Cari esperti,
chi vi scrive è solo un maestro di campagna che da qualche anno insegna in piccoli paesi, persino in frazioni. So che non prenderete in considerazione le mie riflessioni ma mi auguro che qualcuno almeno le legga. La prima domanda che mi viene spontaneo farvi è: ma quand’è stata l’ultima volta che siete entrati in una scuola? E dove?

Perché da quello che avete scritto nel documento presentato alla ministra dell’Istruzione Lucia Azzolina, sembra che viviate in un altro Paese, in Svezia o forse in Svizzera dove gli ambienti scolastici sono ben diversi dai nostri. Ho l’impressione che non abbiate mai letto nemmeno il rapporto annuale di “Cittadinanzattiva” sull’edilizia scolastica.

Chiedete che vi sia nelle classi un metro di distanza tra un banco e l’altro. Ma le avete viste le nostre aule? Ci stanno 20-22 bambini accalcati. Spesso non c’è nemmeno lo spazio per camminare tra i banchi. Pensare di avere un distanziamento come quello prospettato significa spezzare la classe. Dividere il gruppo vuol dire avere altri spazi che non sempre ci sono.

Vogliamo pensare al miracolo ovvero al fatto che i nostri enti locali costruiranno in tre mesi nuove scuole o nuove aule? Ma davvero credete che questo sia possibile?Altra possibilità è quella di fare dei turni al mattino e al pomeriggio ma in questo caso andremmo incontro alla necessità di avere del personale docente in quantità maggiore.

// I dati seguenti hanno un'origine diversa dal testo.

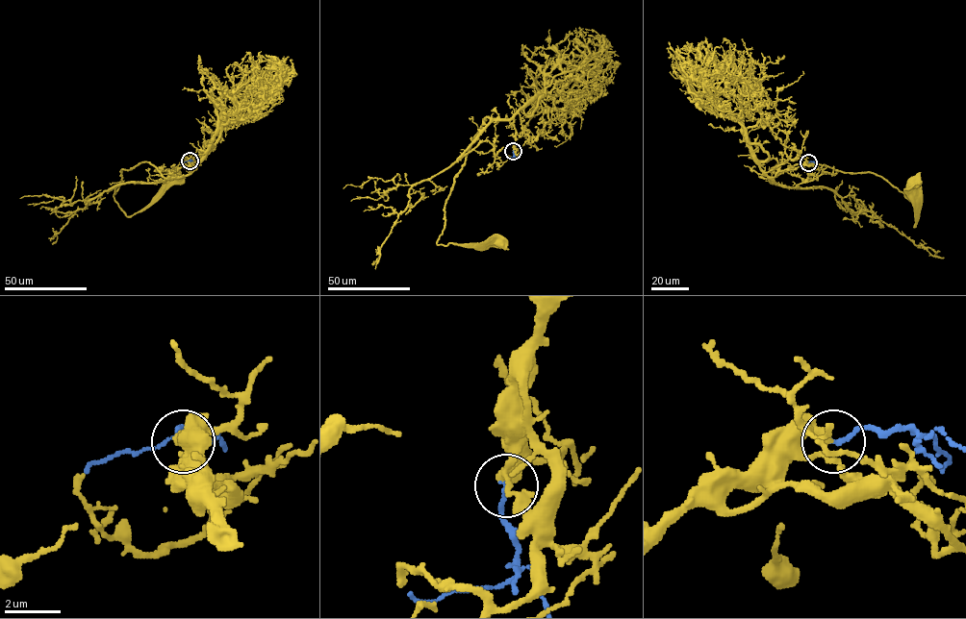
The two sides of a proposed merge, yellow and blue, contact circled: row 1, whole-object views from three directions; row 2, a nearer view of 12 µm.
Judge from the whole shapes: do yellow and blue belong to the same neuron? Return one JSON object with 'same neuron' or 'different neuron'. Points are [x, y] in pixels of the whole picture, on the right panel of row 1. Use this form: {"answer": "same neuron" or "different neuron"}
{"answer": "same neuron"}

Altra questione: la didattica. I maestri sanno che il lavoro in aula è condizionato dall’arredamento scolastico. Con i banchi distanti l’uno dall’altro un metro non si potrà altro che fare lezioni frontali tornando indietro nel tempo. La disposizione dei banchi non è mai casuale. Addio al lavoro di gruppo. A che scuola avete pensato dando queste indicazioni impossibili da realizzare nelle scuole italiane? I metri, poi, diventano due se siamo in palestra. Certo, avrete pensato che lì c’è più spazio e quindi è possibile.

Ma che si fa in palestra? Cos’è l’educazione motoria per dei bambini? Ho l’impressione che non abbiate parlato con alcun insegnante di educazione fisica della scuola primaria: che lezione di motoria si può fare divisi a due metri di distanza? Addio al gioco, elemento fondamentale nella scuola primaria. Torneremo a fare flessioni ed esercizi individuali.

Ma passiamo alla questione mensa. Anche qui si chiede di rispettare le distanze di un metro. Ora anche in questo caso ho l’impressione che nessuno di voi sia mai entrato in un refettorio: in mensa ci sono tavoli da sei proprio per contenere lo spazio che in genere è molto ridotto. Spesso si tratta di aule trasformate dai Comuni in mense. So già la vostra risposta prevista dal documento: turnazioni oppure “lunch box”.

Nel documento non è chiaro chi dovrà fornire la “schiscetta”. Le famiglie? Il Comune? Che costi avrà tutto ciò? Se i bambini mangeranno nelle singole aule di quanti insegnanti avremo bisogno per fare vigilanza? E poi se il pasto sarà portato da casa dove sono finite tutte le ritrosie dei mesi scorsi su questa questione?

Infine non possiamo non parlare degli ingressi e delle uscite dalle scuole. Gli esperti pensano a entrate scaglionate. Quante ore ci metteranno nelle scuole dove esiste la prima A, B, C, D. E, F e poi la seconda A, B, C, D, E e via dicendo?

Non ci resta, cari esperti, che aspettare le indicazioni della task force del ministero che con una riservatezza pari a quella dei Servizi Segreti ha elaborato una lettera e un documento già nelle mani della ministra ma che il mondo della scuola e le famiglie non possono conoscere in ragione di chissà quale segreto di Stato.

Scusate, cari esperti, io son solo un maestro ma forse nel vostro comitato uno di noi vi avrebbe chiarito le idee sulla scuola italiana.